## EXERCISE
Copy out the text lines of each of the three items below word for word, leaving out the pictures.

## GIVEN ENTRIES
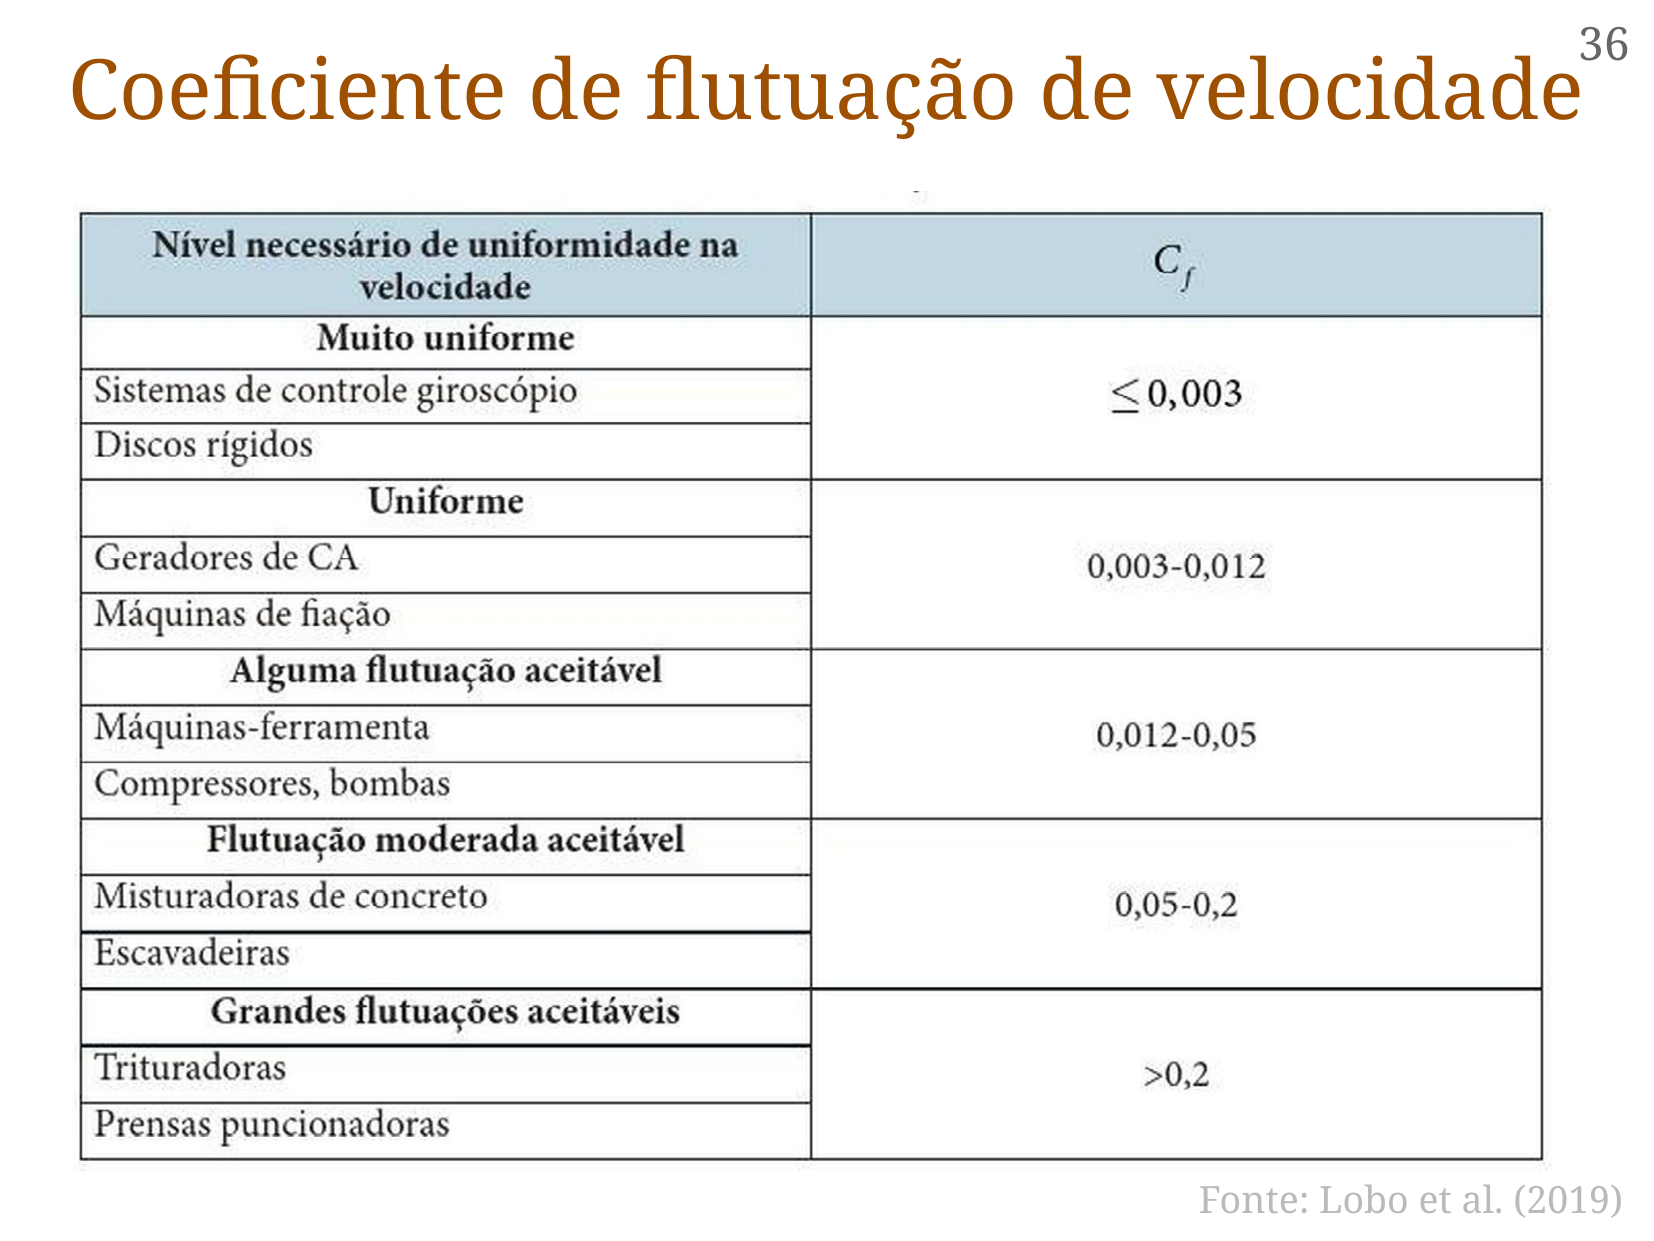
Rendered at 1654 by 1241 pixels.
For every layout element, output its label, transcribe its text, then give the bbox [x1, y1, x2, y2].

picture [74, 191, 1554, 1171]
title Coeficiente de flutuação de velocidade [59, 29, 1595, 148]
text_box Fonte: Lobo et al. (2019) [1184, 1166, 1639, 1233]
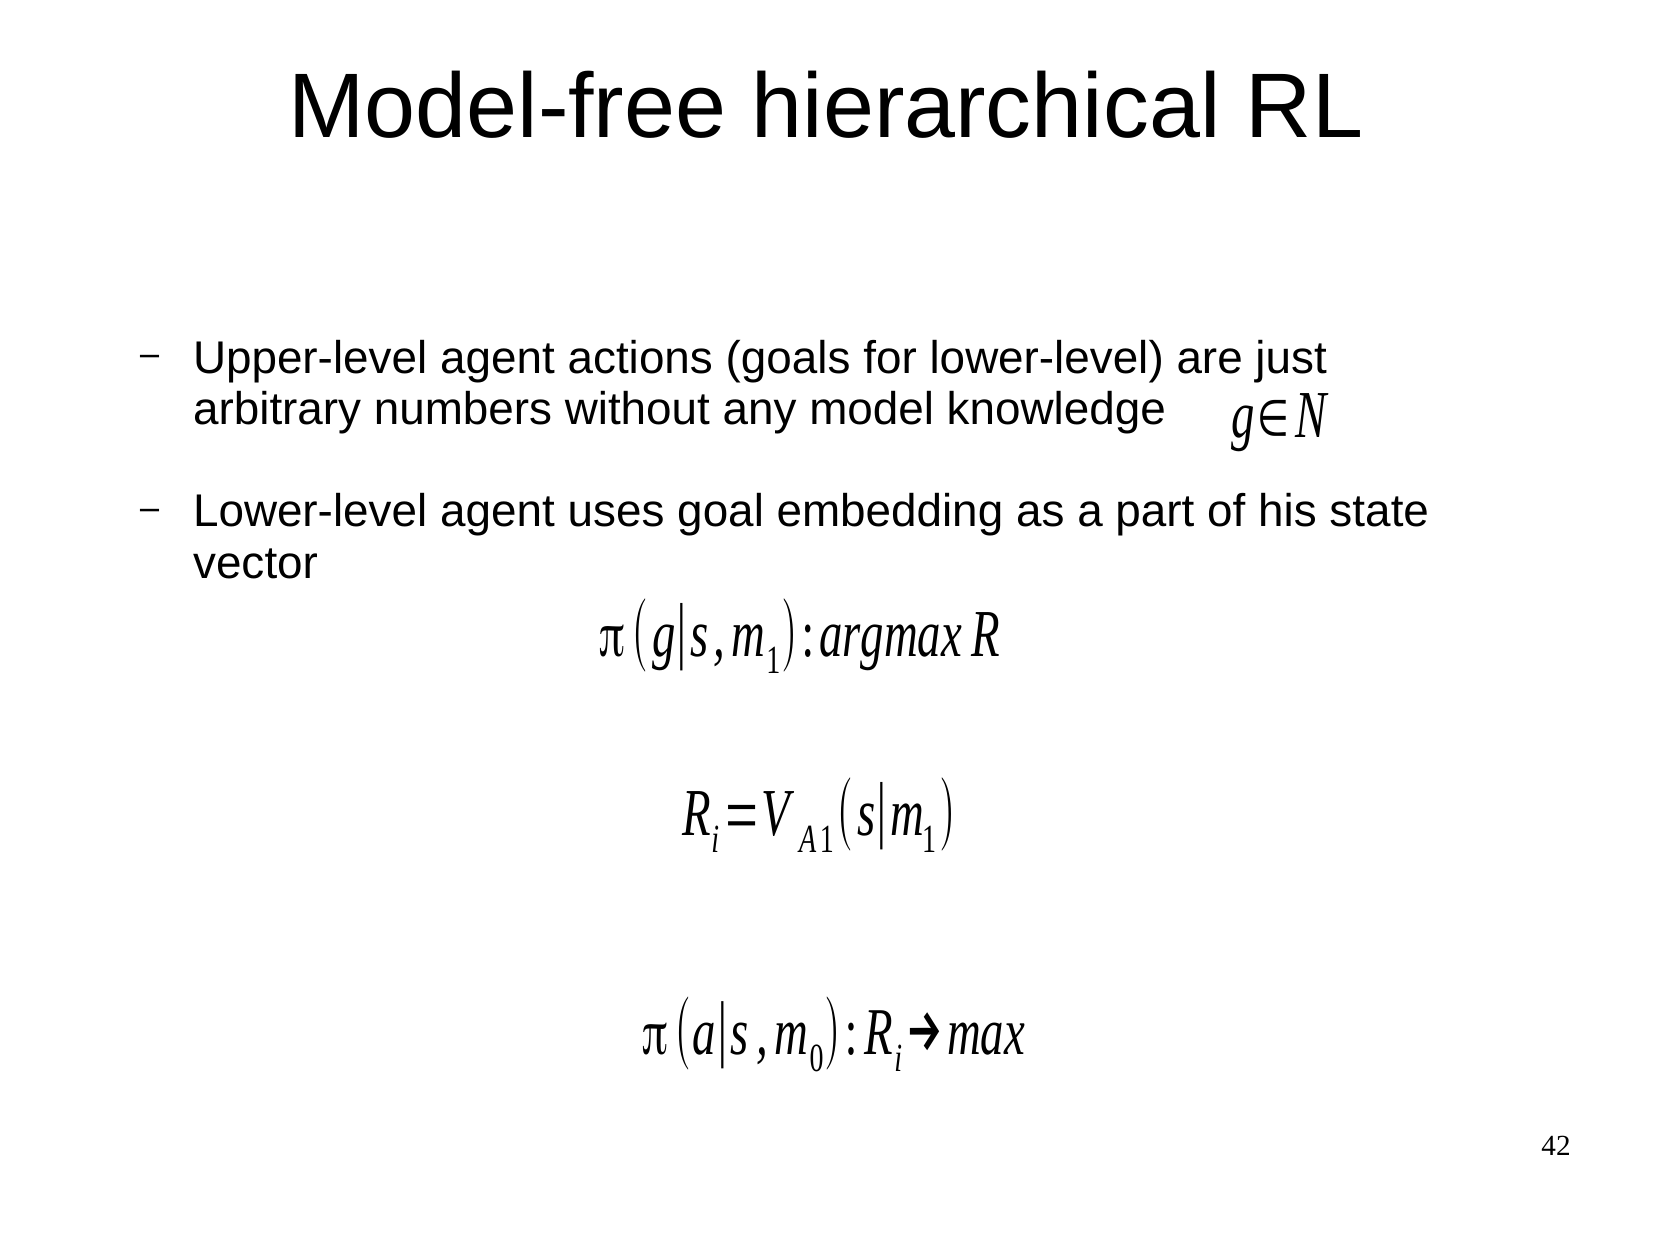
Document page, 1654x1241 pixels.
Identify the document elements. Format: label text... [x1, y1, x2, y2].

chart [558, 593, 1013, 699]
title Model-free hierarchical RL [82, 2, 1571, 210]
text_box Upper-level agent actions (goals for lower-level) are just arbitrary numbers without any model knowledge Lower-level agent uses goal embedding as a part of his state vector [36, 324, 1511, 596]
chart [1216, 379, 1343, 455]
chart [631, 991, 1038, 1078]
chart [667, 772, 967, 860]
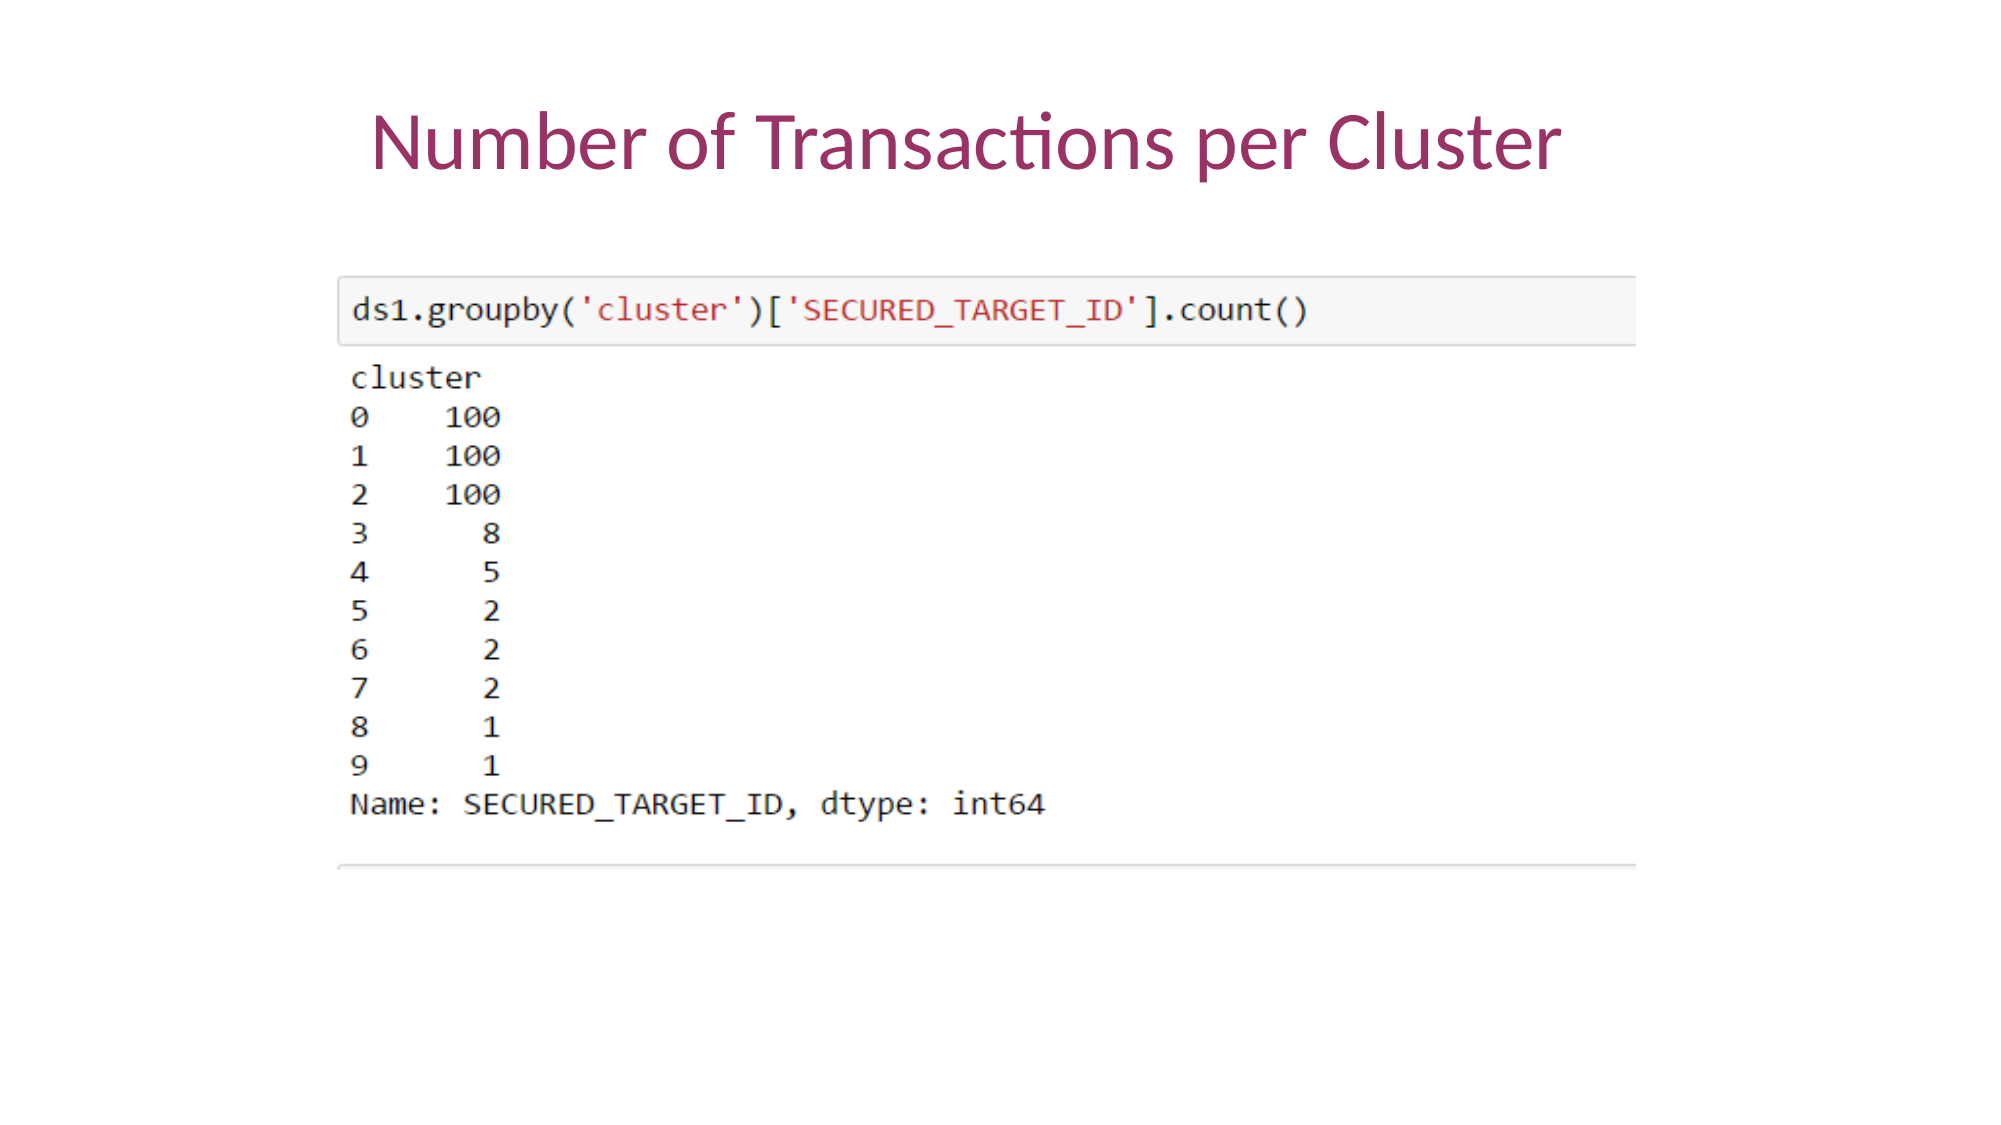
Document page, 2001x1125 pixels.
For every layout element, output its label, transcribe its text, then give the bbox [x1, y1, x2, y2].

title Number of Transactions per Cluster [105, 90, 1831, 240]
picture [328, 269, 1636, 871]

## SOLUTION TO THIS PROBLEM
Rendered at 1654 by 1241 pixels.
For every layout element, output its label, transcribe its text, then give the bbox [x1, y1, x2, y2].

picture [74, 191, 1554, 1171]
title Coeficiente de flutuação de velocidade [59, 29, 1595, 148]
text_box Fonte: Lobo et al. (2019) [1184, 1166, 1639, 1233]
Document page, 1654x1241 pixels.
Identify the document elements. Format: label text... [x1, y1, x2, y2].

chart [558, 593, 1013, 699]
title Model-free hierarchical RL [82, 2, 1571, 210]
text_box Upper-level agent actions (goals for lower-level) are just arbitrary numbers without any model knowledge Lower-level agent uses goal embedding as a part of his state vector [36, 324, 1511, 596]
chart [1216, 379, 1343, 455]
chart [631, 991, 1038, 1078]
chart [667, 772, 967, 860]
Document page, 2001x1125 pixels.
For every layout element, output its label, transcribe its text, then give the bbox [x1, y1, x2, y2].

title Number of Transactions per Cluster [105, 90, 1831, 240]
picture [328, 269, 1636, 871]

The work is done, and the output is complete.